Concept Core
Arrangement vs selection — and how to count both correctly.
The Fundamental Principle of Counting
If one event can occur in m ways and a second, independent event in n ways, they can occur together in m × n ways (Multiplication Principle). If they are mutually exclusive, they can occur in m + n ways (Addition Principle). All counting formulas stem from these two principles.
Permutations — Order Matters
Number of ways to arrange r objects out of n distinct objects where order matters:
ⁿPᵣ = n! / (n−r)! (0 ≤ r ≤ n)
All n objects: ⁿPₙ = n!
When repetition allowed: nʳ arrangements (each of r positions has n choices).
Combinations — Order Doesn't Matter
Number of ways to select (not arrange) r objects from n distinct objects:
ⁿCᵣ = n! / (r!(n−r)!) = ⁿPᵣ / r!
Key identity: ⁿCᵣ = ⁿCₙ₋ᵣ (selecting r is same as rejecting n−r)
ⁿC₀ = ⁿCₙ = 1 always.
Circular Permutations
Arranging n objects in a circle: (n−1)! ways (one position is fixed to avoid counting rotations).
Necklace/bracelet: (n−1)!/2 (flips are also identical).
Eg: 5 people at a round table = 4! = 24 ways.
Permutations with Repetition
Arranging n objects where p are alike of one kind, q alike of another, etc.:
n! / (p! × q! × r! × ...)

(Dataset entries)
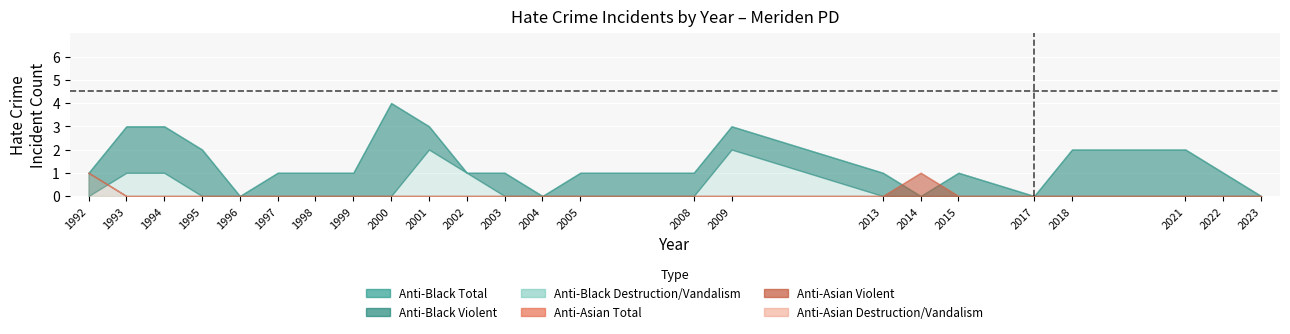

The anti_black_ddv series shows 0 at 2005. True or false?

True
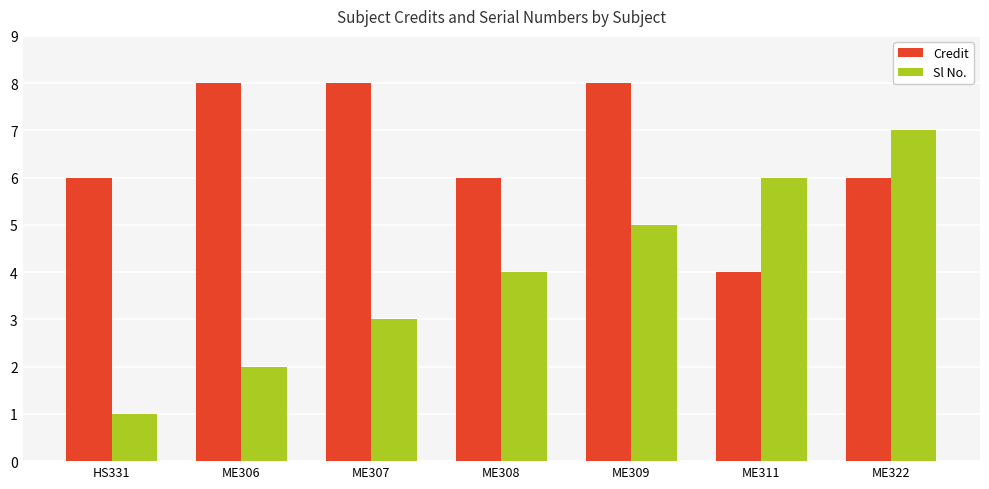

What is the difference between the second highest and second lowest values in the Sl No. series?

4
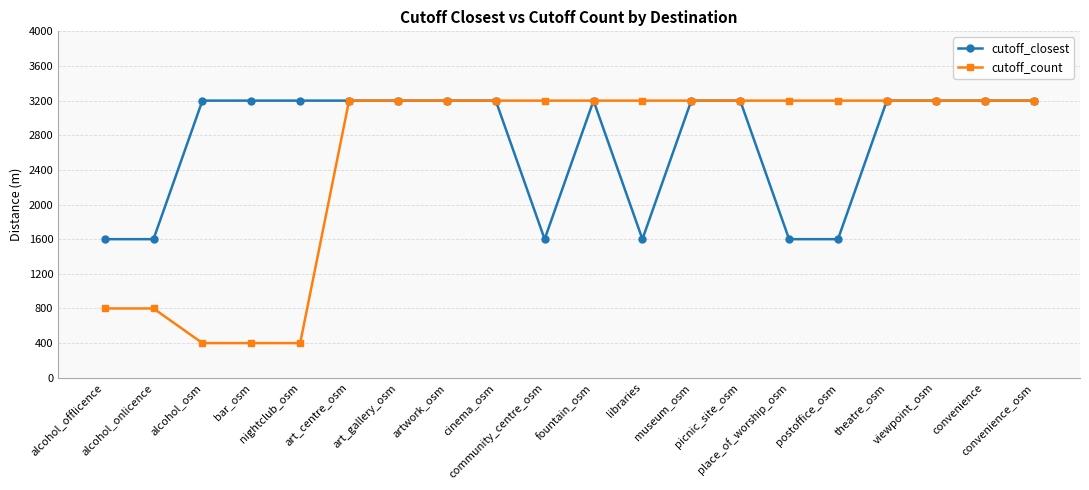

Reading left to right, extract all data points from this chart.

cutoff_closest: alcohol_offlicence=1600	alcohol_onlicence=1600	alcohol_osm=3200	bar_osm=3200	nightclub_osm=3200	art_centre_osm=3200	art_gallery_osm=3200	artwork_osm=3200	cinema_osm=3200	community_centre_osm=1600	fountain_osm=3200	libraries=1600	museum_osm=3200	picnic_site_osm=3200	place_of_worship_osm=1600	postoffice_osm=1600	theatre_osm=3200	viewpoint_osm=3200	convenience=3200	convenience_osm=3200
cutoff_count: alcohol_offlicence=800	alcohol_onlicence=800	alcohol_osm=400	bar_osm=400	nightclub_osm=400	art_centre_osm=3200	art_gallery_osm=3200	artwork_osm=3200	cinema_osm=3200	community_centre_osm=3200	fountain_osm=3200	libraries=3200	museum_osm=3200	picnic_site_osm=3200	place_of_worship_osm=3200	postoffice_osm=3200	theatre_osm=3200	viewpoint_osm=3200	convenience=3200	convenience_osm=3200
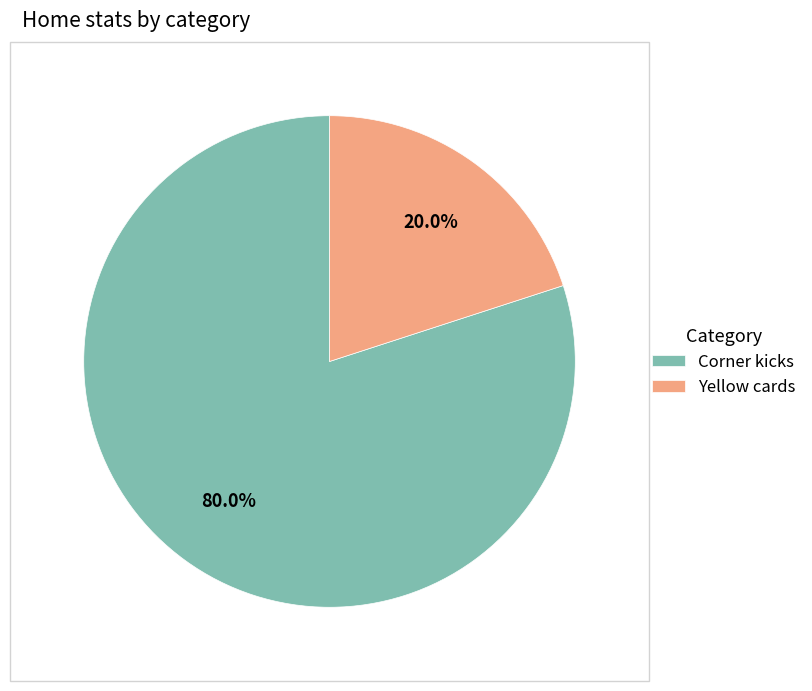

What percentage is the Yellow cards slice, to the nearest percent?

20%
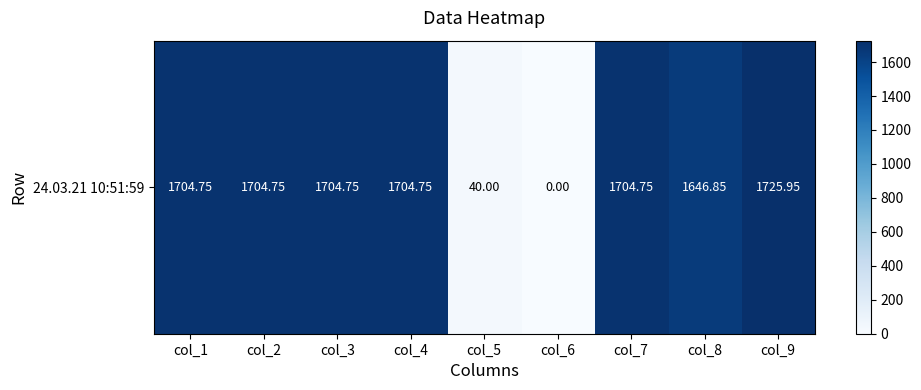

The chart shows a value of 1704.8 at col_1. True or false?

True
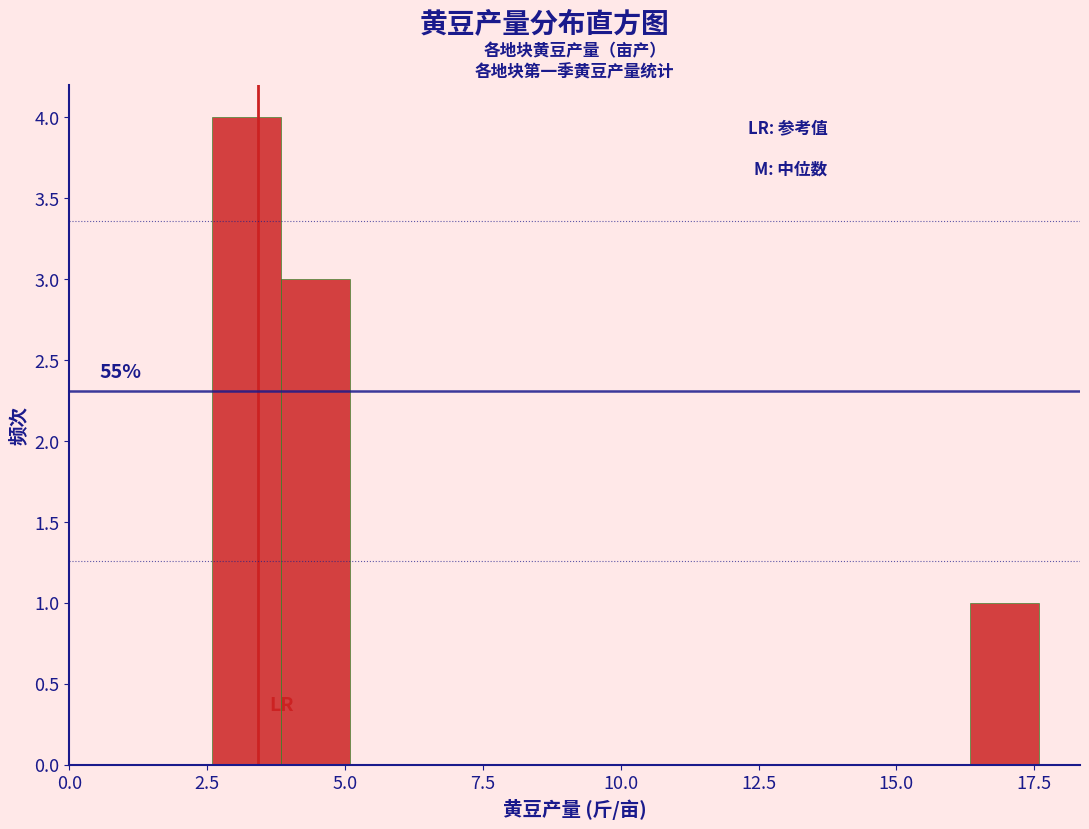

Around what value on the x-axis is the tallest bar? Give the approximate position of its centre, as read against the axis.

3.0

◆ Work request 1
Write out the records verbatim from the line containing "What percentage is" through the end of the records, omitting the pictures.
◆ Work request 2
Extend the text on permutations and combinations, starting after its last line.
The text on counting principles and the records are unrelated, independent material.

◆ Task answer 1
What percentage is the Yellow cards slice, to the nearest percent?

20%

The chart shows a value of 1704.8 at col_1. True or false?

True

Around what value on the x-axis is the tallest bar? Give the approximate position of its centre, as read against the axis.

3.0

◆ Task answer 2
Eg: MISSISSIPPI has 11 letters (4 S, 4 I, 2 P, 1 M): 11!/(4!4!2!1!) arrangements.
Pascal's Triangle Identities
Sum identity: ⁿCᵣ + ⁿCᵣ₋₁ = ⁿ⁺¹Cᵣ (Pascal's rule)
Row sum: ΣⁿCᵣ = 2ⁿ (total subsets of n elements)
Alternating sum: Σ(−1)ʳ ⁿCᵣ = 0 (for n ≥ 1)
Symmetric: ⁿCᵣ = ⁿCₙ₋ᵣ
Strategic Framework — Which Formula to Use?
→ Order matters, no repetition: ⁿPᵣ = n!/(n−r)!
→ Order matters, with repetition: nʳ
→ Order doesn't matter: ⁿCᵣ
→ In a circle: (n−1)!
→ With alike objects: n!/(p!q!...)
The key question: does changing the order give a DIFFERENT outcome? If YES → permutation. If NO → combination.
Formula Vault
All counting formulas in one place.
Permutation
ⁿPᵣ = n!/(n−r)!
r items from n, order matters
Combination
ⁿCᵣ = n!/(r!(n−r)!)
r items from n, order ignored
All Permutations
ⁿPₙ = n!
All n objects arranged
With Repetition
nʳ arrangements
r positions, each n choices
Alike Objects
n!/(p!q!r!...)
p alike type1, q alike type2...
Circular Perm.
(n−1)!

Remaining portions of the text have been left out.